Dès son apparition, le roman eut donc un succès éclatant, qui durant tout le XVIIe siècle ne se démentit pas. Les romans de chevalerie avaient fini leur temps : on n’en pouvait plus comprendre le charme naïf, la poésie très simple. On délaissait les insipides récits d’Ollenix du Mont-Sacré, et ce n’était plus qu’en bâillant, faute de mieux, qu’on lisait les Bergeries de Juliette, les Amours de Cléandre et de Domiphille. Dans ces compilations, le style était absurde, l’intérêt n’existait pas. On acclama le premier roman qui eût un réel mérite littéraire, qui valût non seulement par le style, mais par l’art de la narration, l’ordre, la régularité.

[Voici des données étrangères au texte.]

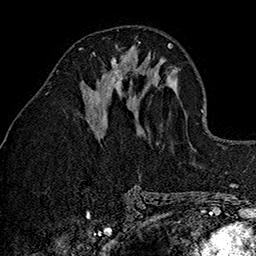
Breast MRI (dynamic contrast-enhanced), one axial slice. Slice 64 of 160 in the series (ordered by position). Cropped to one breast. Dynamic contrast-enhanced series, time point 2 of 7 at this slice position (early post-contrast). 1.5 T. TE 2.7 ms, TR 5.1 ms. 256 × 256 image matrix, field of view 178 × 178 mm. Female patient.
Structures marked on this image (semi-automatic segmentation, software-assisted and operator-edited):
- enhancing-tissue mask used for the functional tumour volume (all voxels passing the contrast-enhancement thresholds inside the analysis volume; usually the tumour): bounding box [x1, y1, x2, y2] px = [94, 42, 141, 102]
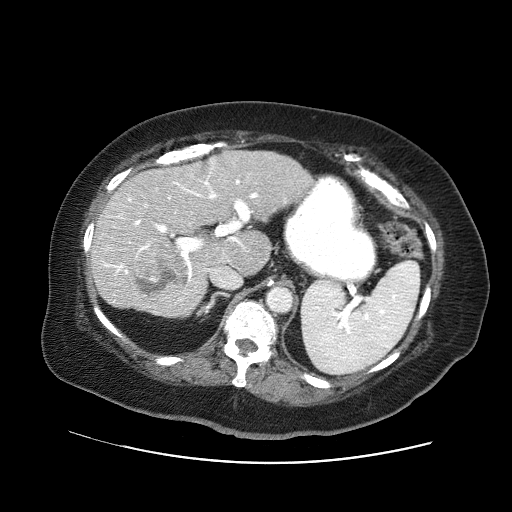
Contrast-enhanced abdominal CT (liver protocol), one axial slice; position 33 of 71 along the scan axis; reconstruction kernel STANDARD; 120 kVp; soft-tissue window (W 400 / L 40 HU); 512 × 512 image matrix, field of view 400 × 400 mm. Case-level facts recorded for this patient, not image findings: diagnosis: hepatocellular carcinoma (patient treated with transarterial chemoembolisation; whether this scan precedes or follows treatment is not stated here); TNM stage (as recorded): Stage-II; Child-Pugh class: A; tumour nodularity: multinodular.
Outlined on this slice (semi-automatically segmented with operator editing):
- liver parenchyma outside the tumour (the mass and vessels are separate outlines, so this box may not span the whole liver): bounding box [x1, y1, x2, y2] px = [90, 150, 312, 316]
- mass: [134, 243, 190, 297]
- portal vein: [103, 161, 258, 300]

Ceux qui entreprennent de lire l’Astrée aujourd’hui sont rares ; cet ouvrage a eu pourtant des admirateurs, récemment encore. Jules Janin le disait à un Marseillais lettré[1] : il faisait de ce roman une de ses lectures préférées. On est découragé par la longueur, la diffusion. Aussi peut-on s’étonner que nous louions l’ordre et la régularité du développement. Sans doute le récit des amours d’Astrée et de Céladon s’embarrasse de mille autres récits, et l’auteur semble avoir cherché à rendre l’œuvre touffue. Ce roman dans lequel se serrent, s’entassent tant d’autres petits romans, nous paraît indigeste. Mais il faut avoir essayé de lire les romans qui précédèrent l’Astrée pour comprendre combien cette narration, qui nous paraît si embrouillée aujourd’hui, était simple, relativement. Un ordre très grand règne dans cette diffusion apparente ; tout cela s’enchevêtre avec art. La netteté subsiste, grâce à la disposition même adoptée par d’Urfé qui va régulièrement à la ligne lorsqu’il commence une histoire en dehors de l’action, et annonce, tout naïvement : Histoire d’Alcippe… Histoire de Sylvandre.